High Court Kerala High Court

K. Noushad vs State Of Kerala on 1 August, 2007

Kerala High Court
K. Noushad vs State Of Kerala on 1 August, 2007
       

  

  

 
 
  IN THE HIGH COURT OF KERALA AT ERNAKULAM

CRL A No. 1969 of 2006()


1. K. NOUSHAD, S/O. HAMMED,
                      ...  Petitioner

                        Vs



1. STATE OF KERALA,
                       ...       Respondent

2. V. ABDUL RASHEED,

                For Petitioner  :SRI.C.K.PRASAD

                For Respondent  :SRI.P.SANJAY

The Hon'ble MR. Justice K.THANKAPPAN

 Dated :01/08/2007

 O R D E R
                           K.THANKAPPAN, J.
                   ----------------------------------------------
                   CRL. APPEAL NO.1969 OF 2006
                   ----------------------------------------------

                  Dated this the 1st day of August, 2007

                                 JUDGMENT

This appeal is filed against the judgment in S.T.C. No.2187 of 2004

on the file of the Judicial First Class Magistrate’s Court, Thalassery. By

the impugned judgment, the trial court acquitted the accused under Section

256 (1) Cr.P.C.

2. The impugned order would show that the accused – second

respondent herein was acquitted for the reason that the complainant –

appellant was not present before the court below on the date of posting of

the case for giving evidence. Though the dates of adjournments are

mentioned in the order, the order sheet produced by the appellant would

show that on the said dates of posting of the case, there was no sitting.

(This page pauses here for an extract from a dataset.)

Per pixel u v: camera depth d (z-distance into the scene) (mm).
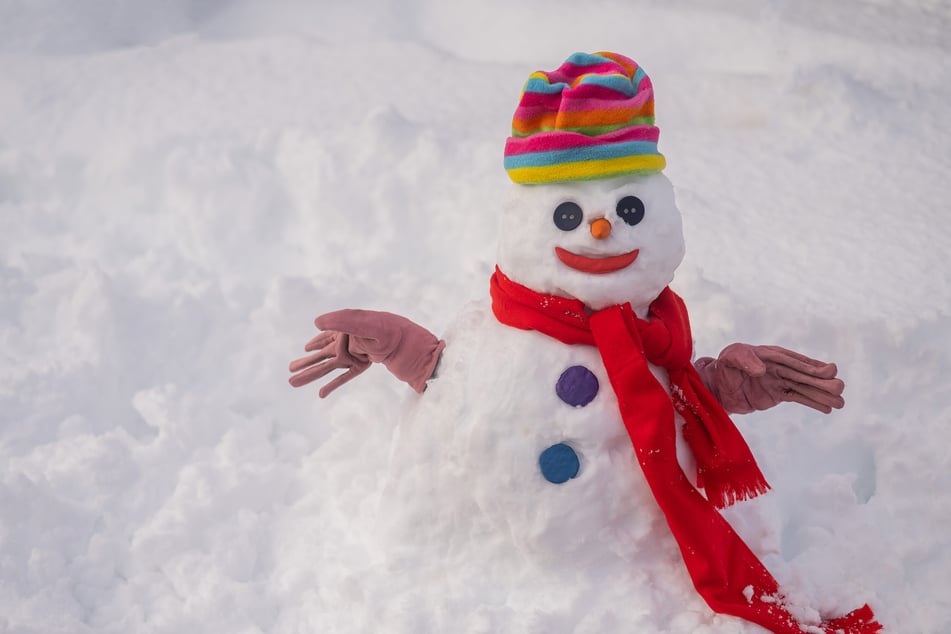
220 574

However, on certain days of posting, the appellant was absent, but his

absence was represented except on 23.7.2005, the date of the impugned

judgment. The order sheet would also show that the accused – second

respondent did not appear before the court below on summons and

CRL.APPEAL NO.1969/2006 2

coercive steps were taken against him and finally he was arrested on

16.12.2004 by issuing non-bailable warrant. Thereafter the case was

posted on two occasions for evidence, but there was no sitting on those

two days. The learned Magistrate found that the appellant was not

interested in prosecuting the case. The said finding is not correct. The

appellant had taken steps to produce the accused before the court below.

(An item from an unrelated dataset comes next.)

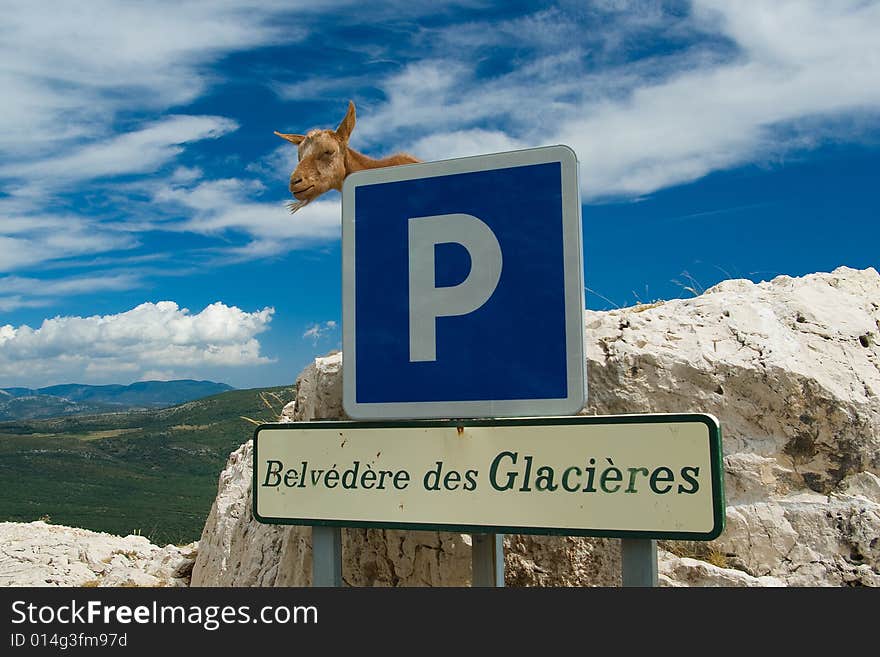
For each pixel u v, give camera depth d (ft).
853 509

That apart, the impugned judgment would not show that the court below

could not proceed with the case only because of the absence of the

complainant.

3. The impugned judgment is not legally sustainable in the light of

the principles laid down by this Court in the decisions reported in Don

Bosco v. Partech Computers Ltd., 2005(2) K.L.T. 1003 and G.F.S. Chit

& Loans (P) Ltd. v. Rajesh, 2006(3) K.L.T. 825. In the above

judgments, this Court had categorically held that mechanical order under

Section 256(1) Cr.P.C. without applying judicial mind is illegal and not

justifiable. The Apex Court had also taken the same view in the decision

reported in Associated Cement Co. Ltd. v. Keshvanand, 1998(1) K.L.T.

179 (SC). In the above circumstances, this Court is of the view that the

impugned judgment is liable to be set aside.

CRL.APPEAL NO.1969/2006 3

4. It is seen that inspite of the acquittal of the accused due to the

absence of the appellant, there was a delay of 156 days in filing the

petition for special leave to appeal. Hence, the matter can be remanded

only on terms. The impugned judgment is accordingly set aside and the

matter is remanded to the trial court for fresh disposal from the stage at

which the impugned judgment was passed on condition that the appellant

pays an amount of Rs.3000/- as costs to the counsel appearing for the

second respondent within one month from the date of appearance before

the court below.

The Crl. Appeal is allowed by way of remand. The parties shall

appear before the court below on 7.9.2007.